The request -
In the records below, can you write out every line from the one containing "scientific name: Ateleia gummifera" down to the one containing "habitat: Coastal thickets", both included, as a numbered list with blank lines omitted?

Records to use -
-- begin --

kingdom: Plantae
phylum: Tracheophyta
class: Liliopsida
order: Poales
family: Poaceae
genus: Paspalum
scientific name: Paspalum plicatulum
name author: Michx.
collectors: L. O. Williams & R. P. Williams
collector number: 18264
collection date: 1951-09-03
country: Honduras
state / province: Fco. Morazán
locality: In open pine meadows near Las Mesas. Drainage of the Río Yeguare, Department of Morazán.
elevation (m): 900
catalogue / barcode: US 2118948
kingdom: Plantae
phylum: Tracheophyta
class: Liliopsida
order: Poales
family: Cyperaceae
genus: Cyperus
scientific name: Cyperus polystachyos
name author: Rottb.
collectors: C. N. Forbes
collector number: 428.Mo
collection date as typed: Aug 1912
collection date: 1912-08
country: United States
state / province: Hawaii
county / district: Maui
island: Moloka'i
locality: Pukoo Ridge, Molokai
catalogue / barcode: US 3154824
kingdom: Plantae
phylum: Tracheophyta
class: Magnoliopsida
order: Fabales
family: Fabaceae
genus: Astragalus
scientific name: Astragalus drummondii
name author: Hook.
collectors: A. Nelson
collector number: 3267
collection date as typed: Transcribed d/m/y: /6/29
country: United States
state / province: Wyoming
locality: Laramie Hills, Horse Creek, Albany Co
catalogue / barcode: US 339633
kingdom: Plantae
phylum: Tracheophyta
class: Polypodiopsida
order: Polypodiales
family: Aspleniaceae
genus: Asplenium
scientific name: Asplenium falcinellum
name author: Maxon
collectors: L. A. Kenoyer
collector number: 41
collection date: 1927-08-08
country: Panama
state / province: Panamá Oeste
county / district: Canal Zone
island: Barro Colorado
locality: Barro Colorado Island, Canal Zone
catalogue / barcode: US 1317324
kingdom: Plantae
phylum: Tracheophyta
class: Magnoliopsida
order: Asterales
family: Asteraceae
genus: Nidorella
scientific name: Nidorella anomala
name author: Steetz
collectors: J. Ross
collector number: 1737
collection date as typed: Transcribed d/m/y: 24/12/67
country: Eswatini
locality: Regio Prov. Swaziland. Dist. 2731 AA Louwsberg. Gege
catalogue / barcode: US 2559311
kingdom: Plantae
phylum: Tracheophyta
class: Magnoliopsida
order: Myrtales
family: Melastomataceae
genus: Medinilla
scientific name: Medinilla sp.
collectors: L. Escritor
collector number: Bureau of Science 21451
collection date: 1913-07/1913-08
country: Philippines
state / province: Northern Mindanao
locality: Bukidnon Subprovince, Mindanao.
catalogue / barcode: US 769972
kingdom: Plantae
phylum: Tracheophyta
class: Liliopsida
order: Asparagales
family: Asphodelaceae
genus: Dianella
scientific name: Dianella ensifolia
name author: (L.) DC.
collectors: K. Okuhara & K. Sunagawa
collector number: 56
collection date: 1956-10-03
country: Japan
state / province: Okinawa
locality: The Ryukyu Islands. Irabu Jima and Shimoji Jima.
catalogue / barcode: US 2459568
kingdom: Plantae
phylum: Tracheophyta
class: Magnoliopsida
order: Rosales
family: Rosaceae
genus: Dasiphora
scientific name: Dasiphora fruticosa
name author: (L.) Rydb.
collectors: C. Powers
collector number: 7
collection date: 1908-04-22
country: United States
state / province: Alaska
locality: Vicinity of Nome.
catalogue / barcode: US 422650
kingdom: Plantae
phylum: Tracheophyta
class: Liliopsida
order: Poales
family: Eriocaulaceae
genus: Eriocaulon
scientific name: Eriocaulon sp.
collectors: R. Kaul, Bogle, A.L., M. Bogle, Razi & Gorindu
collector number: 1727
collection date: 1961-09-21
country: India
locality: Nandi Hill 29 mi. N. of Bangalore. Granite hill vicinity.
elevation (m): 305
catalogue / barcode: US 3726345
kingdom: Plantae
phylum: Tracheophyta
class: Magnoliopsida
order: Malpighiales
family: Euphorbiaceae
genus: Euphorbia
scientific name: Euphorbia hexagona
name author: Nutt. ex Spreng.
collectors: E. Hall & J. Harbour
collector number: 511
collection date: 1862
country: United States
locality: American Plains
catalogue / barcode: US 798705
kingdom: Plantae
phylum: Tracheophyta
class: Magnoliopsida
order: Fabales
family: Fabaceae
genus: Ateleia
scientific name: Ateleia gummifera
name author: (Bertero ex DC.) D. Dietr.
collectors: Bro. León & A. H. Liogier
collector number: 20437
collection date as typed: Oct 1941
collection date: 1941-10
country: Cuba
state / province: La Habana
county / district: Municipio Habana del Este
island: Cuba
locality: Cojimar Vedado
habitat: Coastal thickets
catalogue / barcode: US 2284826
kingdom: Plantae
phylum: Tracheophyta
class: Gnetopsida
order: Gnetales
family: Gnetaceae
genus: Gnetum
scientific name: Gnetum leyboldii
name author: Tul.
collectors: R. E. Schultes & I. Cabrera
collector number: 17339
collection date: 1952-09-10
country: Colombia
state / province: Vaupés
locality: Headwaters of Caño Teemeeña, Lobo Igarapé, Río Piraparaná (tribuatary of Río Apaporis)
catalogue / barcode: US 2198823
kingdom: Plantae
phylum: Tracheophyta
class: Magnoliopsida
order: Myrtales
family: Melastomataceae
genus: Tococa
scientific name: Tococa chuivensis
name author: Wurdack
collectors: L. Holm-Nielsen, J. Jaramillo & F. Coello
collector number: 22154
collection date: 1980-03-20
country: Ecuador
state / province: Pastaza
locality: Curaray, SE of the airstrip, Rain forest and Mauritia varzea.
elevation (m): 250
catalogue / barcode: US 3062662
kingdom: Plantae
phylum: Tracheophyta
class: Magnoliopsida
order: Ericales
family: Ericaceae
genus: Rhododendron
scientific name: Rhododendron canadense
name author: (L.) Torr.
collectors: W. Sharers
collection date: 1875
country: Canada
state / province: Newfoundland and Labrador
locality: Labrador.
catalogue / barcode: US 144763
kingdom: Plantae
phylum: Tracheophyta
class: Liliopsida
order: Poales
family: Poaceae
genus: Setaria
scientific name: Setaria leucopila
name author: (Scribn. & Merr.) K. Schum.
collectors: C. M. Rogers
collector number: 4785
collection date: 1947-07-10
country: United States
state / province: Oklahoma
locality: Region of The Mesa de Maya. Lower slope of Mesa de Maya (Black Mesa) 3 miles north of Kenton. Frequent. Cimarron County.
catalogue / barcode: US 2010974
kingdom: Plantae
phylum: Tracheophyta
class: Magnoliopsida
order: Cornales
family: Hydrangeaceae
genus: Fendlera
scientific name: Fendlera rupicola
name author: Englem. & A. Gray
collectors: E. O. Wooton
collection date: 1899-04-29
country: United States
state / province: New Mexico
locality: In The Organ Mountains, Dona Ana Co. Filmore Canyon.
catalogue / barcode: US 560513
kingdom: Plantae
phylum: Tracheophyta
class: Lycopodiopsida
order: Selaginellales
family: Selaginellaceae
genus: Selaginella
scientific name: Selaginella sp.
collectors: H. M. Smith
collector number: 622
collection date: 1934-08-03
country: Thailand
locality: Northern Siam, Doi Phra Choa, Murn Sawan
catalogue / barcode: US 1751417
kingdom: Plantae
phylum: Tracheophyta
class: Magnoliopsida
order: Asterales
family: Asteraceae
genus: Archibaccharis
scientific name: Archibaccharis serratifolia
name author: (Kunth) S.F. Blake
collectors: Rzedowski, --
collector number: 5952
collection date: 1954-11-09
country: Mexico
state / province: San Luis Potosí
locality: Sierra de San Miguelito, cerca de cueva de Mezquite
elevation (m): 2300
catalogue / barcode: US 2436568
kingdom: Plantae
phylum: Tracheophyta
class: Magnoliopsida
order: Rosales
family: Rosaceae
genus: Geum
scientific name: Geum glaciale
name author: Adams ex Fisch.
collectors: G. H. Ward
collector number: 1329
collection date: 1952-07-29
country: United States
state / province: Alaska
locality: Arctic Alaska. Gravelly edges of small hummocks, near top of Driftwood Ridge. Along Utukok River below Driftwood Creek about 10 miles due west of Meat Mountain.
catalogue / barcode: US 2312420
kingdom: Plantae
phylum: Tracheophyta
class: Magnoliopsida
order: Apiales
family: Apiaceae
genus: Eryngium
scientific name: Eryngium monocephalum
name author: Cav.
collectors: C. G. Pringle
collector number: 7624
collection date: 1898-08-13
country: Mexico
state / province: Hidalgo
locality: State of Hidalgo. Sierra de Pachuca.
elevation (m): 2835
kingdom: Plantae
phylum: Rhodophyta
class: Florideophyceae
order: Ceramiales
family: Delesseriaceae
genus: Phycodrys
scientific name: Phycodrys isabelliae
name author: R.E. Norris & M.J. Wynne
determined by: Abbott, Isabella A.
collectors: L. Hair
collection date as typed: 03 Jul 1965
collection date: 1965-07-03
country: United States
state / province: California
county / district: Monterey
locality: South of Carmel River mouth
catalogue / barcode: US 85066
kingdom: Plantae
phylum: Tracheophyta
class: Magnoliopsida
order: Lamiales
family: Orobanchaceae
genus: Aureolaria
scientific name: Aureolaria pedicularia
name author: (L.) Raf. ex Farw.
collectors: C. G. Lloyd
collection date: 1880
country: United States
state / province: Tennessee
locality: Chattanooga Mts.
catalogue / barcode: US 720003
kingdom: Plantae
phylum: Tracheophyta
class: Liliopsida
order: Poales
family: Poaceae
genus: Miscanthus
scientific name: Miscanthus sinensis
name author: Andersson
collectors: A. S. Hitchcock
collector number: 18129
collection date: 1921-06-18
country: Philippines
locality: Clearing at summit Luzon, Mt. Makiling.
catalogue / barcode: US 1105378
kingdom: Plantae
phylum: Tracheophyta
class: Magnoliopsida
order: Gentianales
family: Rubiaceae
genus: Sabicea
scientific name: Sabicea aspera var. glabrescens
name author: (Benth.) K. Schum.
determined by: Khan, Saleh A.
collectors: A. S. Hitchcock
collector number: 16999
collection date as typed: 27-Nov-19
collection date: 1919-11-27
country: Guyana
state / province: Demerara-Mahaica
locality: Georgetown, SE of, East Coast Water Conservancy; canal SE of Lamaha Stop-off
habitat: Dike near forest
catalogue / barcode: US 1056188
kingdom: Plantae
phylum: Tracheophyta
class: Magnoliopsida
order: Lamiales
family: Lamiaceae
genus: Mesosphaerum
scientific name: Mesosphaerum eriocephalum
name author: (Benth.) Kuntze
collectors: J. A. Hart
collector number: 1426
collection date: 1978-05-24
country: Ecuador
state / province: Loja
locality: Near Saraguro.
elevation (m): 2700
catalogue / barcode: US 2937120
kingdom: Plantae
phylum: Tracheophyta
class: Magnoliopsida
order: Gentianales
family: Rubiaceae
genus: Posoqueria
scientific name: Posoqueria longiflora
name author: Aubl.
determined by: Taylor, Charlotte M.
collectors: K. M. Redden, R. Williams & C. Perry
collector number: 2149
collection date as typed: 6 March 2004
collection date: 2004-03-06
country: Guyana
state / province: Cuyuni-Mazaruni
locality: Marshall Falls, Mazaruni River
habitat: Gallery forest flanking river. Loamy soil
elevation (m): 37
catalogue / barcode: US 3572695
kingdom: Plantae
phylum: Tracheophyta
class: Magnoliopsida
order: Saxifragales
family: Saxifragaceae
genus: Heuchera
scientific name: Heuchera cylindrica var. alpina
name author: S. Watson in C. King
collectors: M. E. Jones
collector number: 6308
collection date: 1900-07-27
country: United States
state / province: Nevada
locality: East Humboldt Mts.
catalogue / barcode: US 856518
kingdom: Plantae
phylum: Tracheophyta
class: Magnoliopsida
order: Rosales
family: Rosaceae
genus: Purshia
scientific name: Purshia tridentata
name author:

-- end --

Task response -
1. scientific name: Ateleia gummifera
2. name author: (Bertero ex DC.) D. Dietr.
3. collectors: Bro. León & A. H. Liogier
4. collector number: 20437
5. collection date as typed: Oct 1941
6. collection date: 1941-10
7. country: Cuba
8. state / province: La Habana
9. county / district: Municipio Habana del Este
10. island: Cuba
11. locality: Cojimar Vedado
12. habitat: Coastal thickets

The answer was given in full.